Idli Sambar Go Back

In 1952, there was a student agitation in the Telengana region against the peoples of Seema-Andhra region. The Telengana people referred to them as non-mulkis, meaning non-locals. They were also, curiously, called ‘Idli Sambar’ after the staple breakfast item of the Seema-Andhra region and, of course, Tamil Nadu that was the major unit of the then Madras Presidency. The agitation famously demonstrated placards that said ‘Non-Mulkis Go Back’ and ‘Idli Sambar Go Back’.
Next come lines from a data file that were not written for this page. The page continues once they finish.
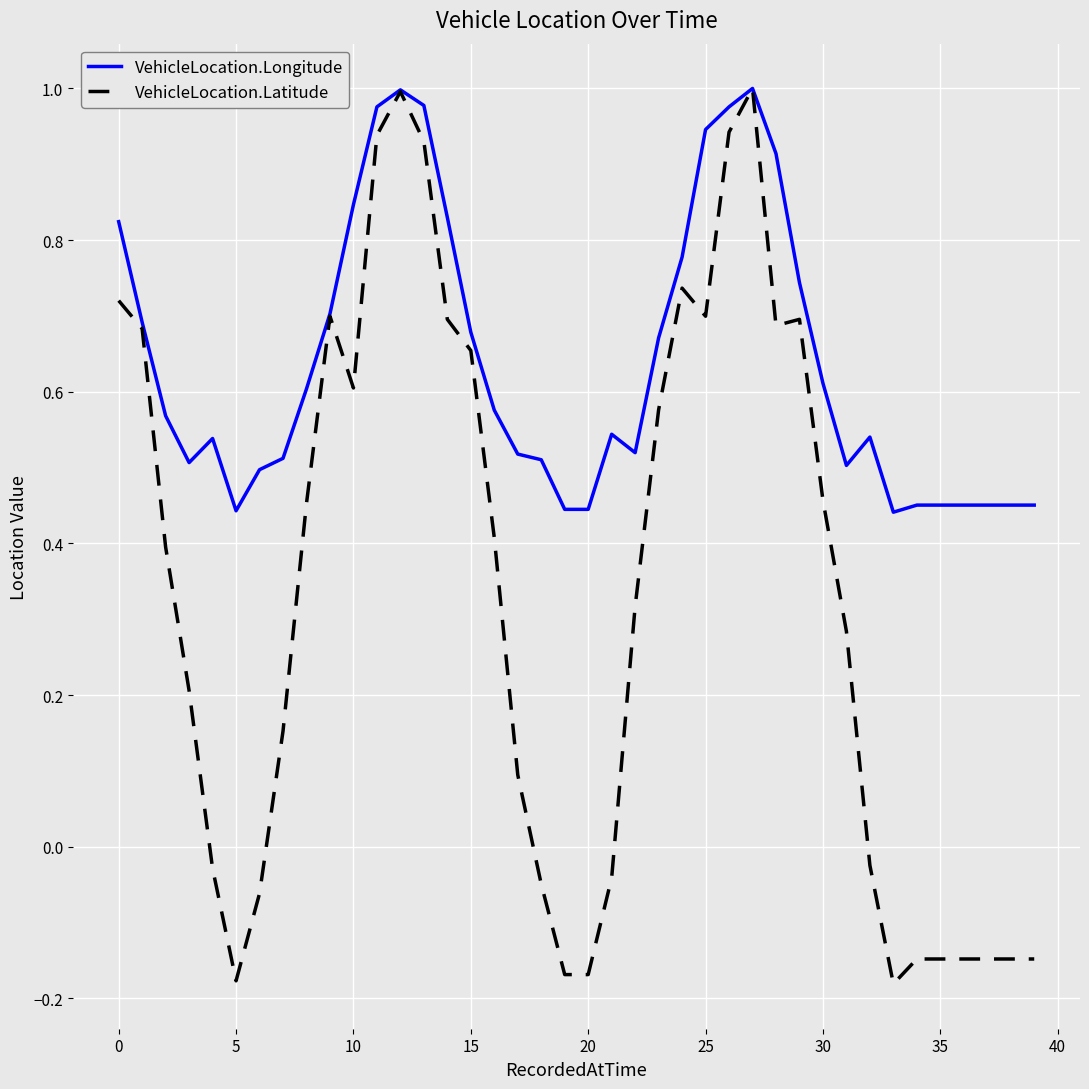

Rank the series by their average value, from highest to lowest.

VehicleLocation.Longitude, VehicleLocation.Latitude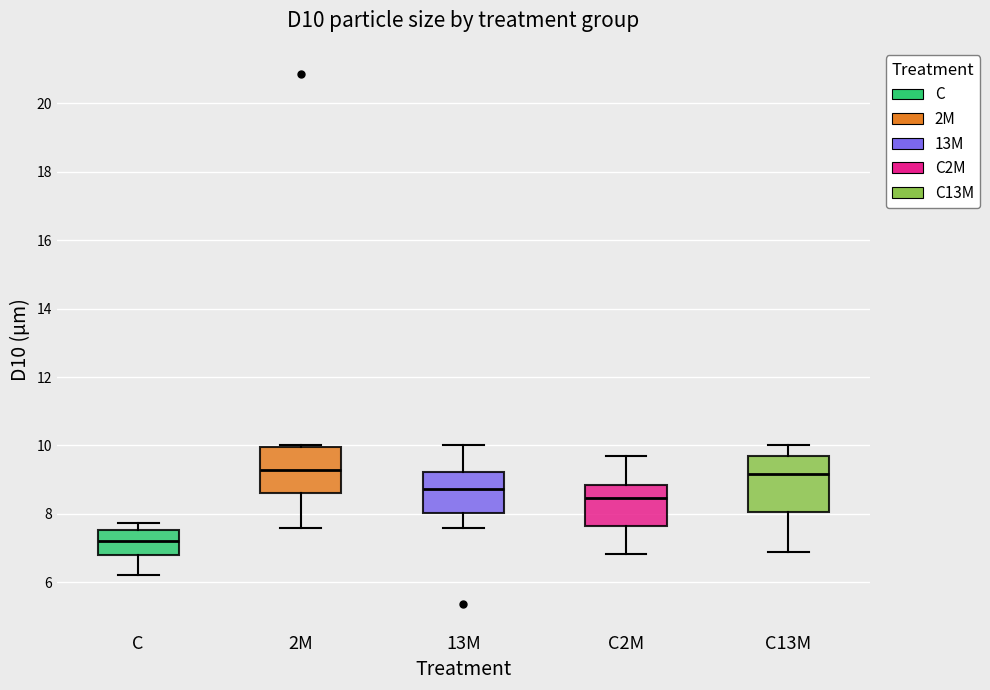

Where does the median line of the box for C13M sit on the y-axis? The values are not printed on the chart, so give them approximately, as read against the axis.

9.2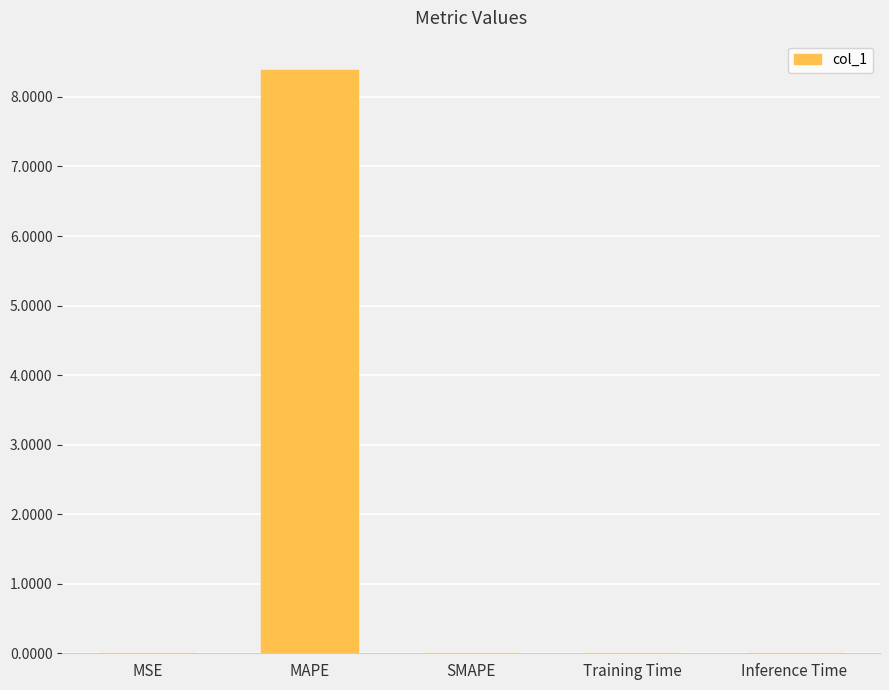

What is the maximum value shown in the chart?

8.4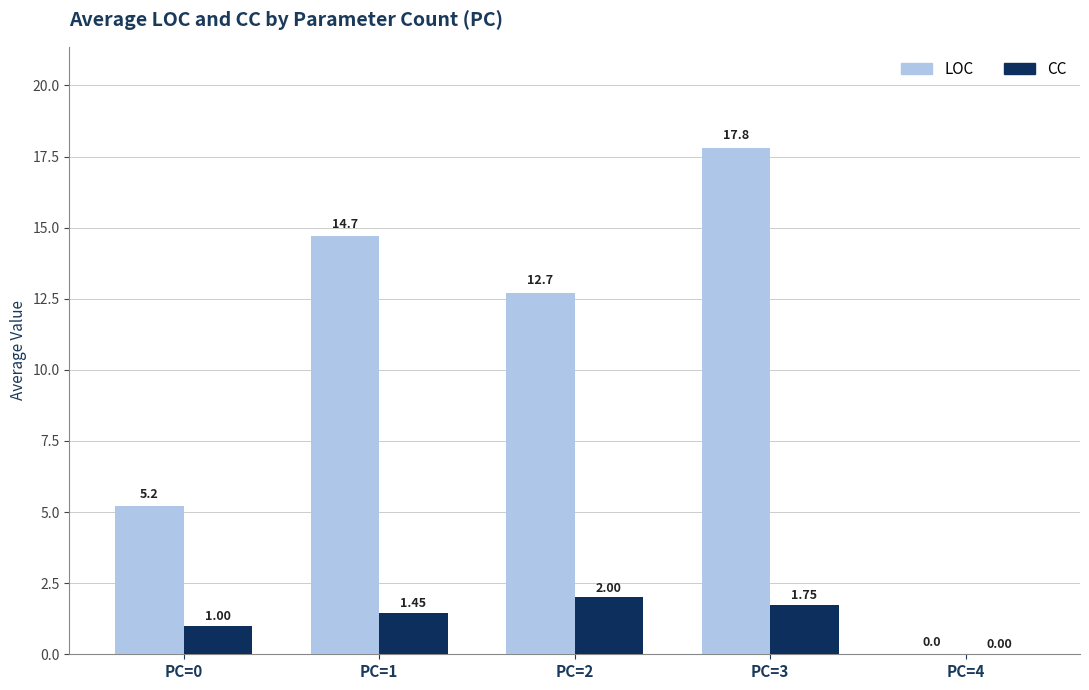

How many groups of bars are there?

5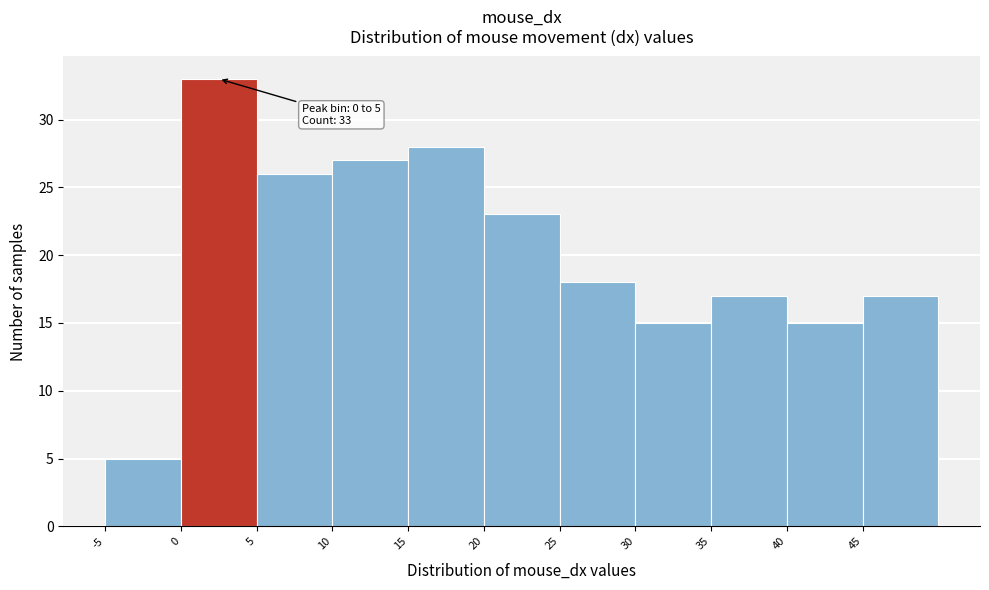

Over which range of the x-axis is the bar tallest?

0 to 5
The roots of the Telengana agitation started pretty much from there. From the beginning, ever since the seeds of separate states were laid, the people of Telengana wished to remain on their own, but were never allowed by the people in Andhra. There were incessant protests, hard work, struggles that battered and bruised the region to finally get their statehood declared. It should have happened long back. Some people say what’s the hurry, and I say why so late.

When the state of Andhra Pradesh was set up, many were against merging Telengana with it, including the States Reorganisation Commission (SRC) which felt that the Telengana people wished to go it alone. The key concern is, historically Telengana is less developed economically than the Andhra region, but with abundant natural resources. The people of the region feared that they will be exploited by Andhra. However, despite everyone’s warnings, concerns and protests, it was merged with Andhra and a new state was announced. On its formation Nehru famously referred to the merger of Telengana and Andhra as the matrimonial alliance with the provision to divorce.

The merger took place with two assurances, that the question of ‘divorce’, if required, will be considered after five years and the leaders of Telengana will have a say in the resource-sharing and the economic development of the state.

Neither did happen. Exactly after five years, the people submitted the divorce petition, which was summarily rejected. Since then they have been struggling for their statehood whilst the draining up of the resources continued to happen.

AP comprises three regions, Seema-Andhra, Royalaseema and Telengana, of which Telengana is the largest, by land mass, population and revenues. It contributes about 76% of state’s revenues, of which 31% are from Hyderabad. 68.5% of catchment areas of the Krishna River and 69% the catchment area of the Godhavari River are in the region.

Yet, the benefits of irrigation under major projects are accruing at 74% to the Coastal Andhra while Telengana gets 18%. The share of education funding for the region is in the range of 10% for schools and 38% for colleges, which, of course, includes Hyderabad. Budget allocation to Telengana is usually around 1/3 of the total AP budget. Only 20% of the total government employees are from the region and less than 5% are department heads. Of its total existence of 50 years, persons from Telengana held the CM post only for 10 years while persons from Seema-Andhra held it for 42 years. Clearly the promises made during the merger weren’t kept!

Except losing these economic benefits, there is no other reason for the people of Seema-Andhra to oppose the formation of the state. Arguably, no other region in India has fought for their own statehood as fiercely, passionately, consistently as the Telengana people have. And no other statehood question was lingering continuously for this long, except perhaps Gorkhaland movement, which also largely ceased in 1988 upon setting up of Darjeeling Gorkha Hill Council and only resurfaced in 2008.

There are murmurs that this may lead to more statehood requests. That’s quite possible, but is that a bad thing? When the idea of linguistic states was first floated many feared that it may be the preamble for the country to be torn into pieces. However, the move to create the states based on their language has only helped India come together more passionately. The more the centre listens to regional voices, the more it accommodates their grievances, the more the people of these oppressed regions get political representation, the more they begin to identify with the idea of India. Andhra Pradesh itself was formed only after a bloody movement that culminated in the sacrifice of Potti Sriramulu who died in his fast-unto-death protest. Then itself it should have been carved as two separate states. Someone somewhere thought that the forced marriage will work. It usually does in India where the girl is submissive and doesn’t question her husband’s exploitations. Telengana struggled to lead the life of that oppressed bahu, whilst continuing to battle for separation. The divorce has come 45 years after its application. It’s about time the idli sambar left the house.